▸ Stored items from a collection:
+ + + +

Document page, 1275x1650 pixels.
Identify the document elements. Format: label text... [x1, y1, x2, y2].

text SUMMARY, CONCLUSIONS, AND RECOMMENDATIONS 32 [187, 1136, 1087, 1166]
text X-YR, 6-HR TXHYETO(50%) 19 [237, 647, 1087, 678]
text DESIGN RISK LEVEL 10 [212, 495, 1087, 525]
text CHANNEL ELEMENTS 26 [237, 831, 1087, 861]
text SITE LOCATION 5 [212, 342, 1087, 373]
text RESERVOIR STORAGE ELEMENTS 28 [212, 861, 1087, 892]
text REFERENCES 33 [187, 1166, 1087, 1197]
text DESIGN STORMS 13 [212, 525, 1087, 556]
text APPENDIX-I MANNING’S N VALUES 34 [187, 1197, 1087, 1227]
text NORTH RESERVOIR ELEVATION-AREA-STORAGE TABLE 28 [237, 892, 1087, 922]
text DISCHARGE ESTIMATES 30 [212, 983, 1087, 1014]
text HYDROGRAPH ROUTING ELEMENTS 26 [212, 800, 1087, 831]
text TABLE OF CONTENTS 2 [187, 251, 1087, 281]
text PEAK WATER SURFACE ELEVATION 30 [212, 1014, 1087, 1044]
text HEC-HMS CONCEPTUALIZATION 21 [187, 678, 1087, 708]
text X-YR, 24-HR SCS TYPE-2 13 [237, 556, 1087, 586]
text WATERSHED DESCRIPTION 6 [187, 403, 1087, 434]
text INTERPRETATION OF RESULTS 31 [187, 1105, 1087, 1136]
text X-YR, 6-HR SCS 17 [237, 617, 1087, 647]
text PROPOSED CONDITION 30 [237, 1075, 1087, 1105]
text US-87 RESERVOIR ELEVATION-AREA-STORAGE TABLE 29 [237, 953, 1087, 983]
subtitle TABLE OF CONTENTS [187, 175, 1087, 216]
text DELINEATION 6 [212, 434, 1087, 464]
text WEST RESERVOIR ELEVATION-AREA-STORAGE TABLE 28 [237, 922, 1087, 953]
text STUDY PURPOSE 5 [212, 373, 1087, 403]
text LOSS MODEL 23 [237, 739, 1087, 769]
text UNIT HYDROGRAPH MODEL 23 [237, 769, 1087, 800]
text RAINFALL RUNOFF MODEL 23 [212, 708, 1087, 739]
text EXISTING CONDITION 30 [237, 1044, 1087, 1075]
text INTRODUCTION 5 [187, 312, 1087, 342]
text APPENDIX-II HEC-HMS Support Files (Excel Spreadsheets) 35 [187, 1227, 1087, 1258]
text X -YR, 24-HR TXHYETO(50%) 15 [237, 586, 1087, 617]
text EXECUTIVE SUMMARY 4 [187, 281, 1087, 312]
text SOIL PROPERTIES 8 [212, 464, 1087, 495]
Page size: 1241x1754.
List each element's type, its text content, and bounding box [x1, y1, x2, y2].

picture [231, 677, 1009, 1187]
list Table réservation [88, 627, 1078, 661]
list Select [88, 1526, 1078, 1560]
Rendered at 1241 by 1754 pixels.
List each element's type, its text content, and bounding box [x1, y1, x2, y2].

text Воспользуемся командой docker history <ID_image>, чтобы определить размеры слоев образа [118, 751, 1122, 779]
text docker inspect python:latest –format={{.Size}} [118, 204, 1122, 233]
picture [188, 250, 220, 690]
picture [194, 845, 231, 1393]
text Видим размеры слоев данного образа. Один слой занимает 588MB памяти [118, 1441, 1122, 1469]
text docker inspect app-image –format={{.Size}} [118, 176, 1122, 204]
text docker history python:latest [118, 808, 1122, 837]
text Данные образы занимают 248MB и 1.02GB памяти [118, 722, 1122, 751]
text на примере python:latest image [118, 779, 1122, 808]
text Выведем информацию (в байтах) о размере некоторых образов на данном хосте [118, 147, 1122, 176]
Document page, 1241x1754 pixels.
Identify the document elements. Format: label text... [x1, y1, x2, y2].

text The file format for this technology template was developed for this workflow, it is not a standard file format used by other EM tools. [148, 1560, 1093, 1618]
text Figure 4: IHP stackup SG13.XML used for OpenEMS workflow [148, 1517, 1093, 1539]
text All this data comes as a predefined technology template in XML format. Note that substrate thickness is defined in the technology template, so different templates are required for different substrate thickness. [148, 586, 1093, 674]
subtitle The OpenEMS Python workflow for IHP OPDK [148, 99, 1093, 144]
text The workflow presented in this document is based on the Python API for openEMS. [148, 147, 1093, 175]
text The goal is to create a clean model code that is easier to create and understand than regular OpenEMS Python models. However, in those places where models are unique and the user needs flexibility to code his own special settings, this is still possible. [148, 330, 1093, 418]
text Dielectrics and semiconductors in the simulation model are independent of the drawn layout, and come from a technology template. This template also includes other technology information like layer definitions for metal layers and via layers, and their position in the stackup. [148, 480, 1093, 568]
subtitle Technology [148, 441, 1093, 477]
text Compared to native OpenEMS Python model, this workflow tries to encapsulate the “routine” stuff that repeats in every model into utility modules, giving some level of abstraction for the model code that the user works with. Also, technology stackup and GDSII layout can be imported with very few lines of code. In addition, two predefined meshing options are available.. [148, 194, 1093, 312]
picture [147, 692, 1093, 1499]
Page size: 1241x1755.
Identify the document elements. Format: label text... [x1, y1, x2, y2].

+ + + +

▸ WHAT YOU SHOULD DO: Report how many lines of the listing contain the string "history". Reply with the number only.

▸ EXERCISE SOLUTION: 2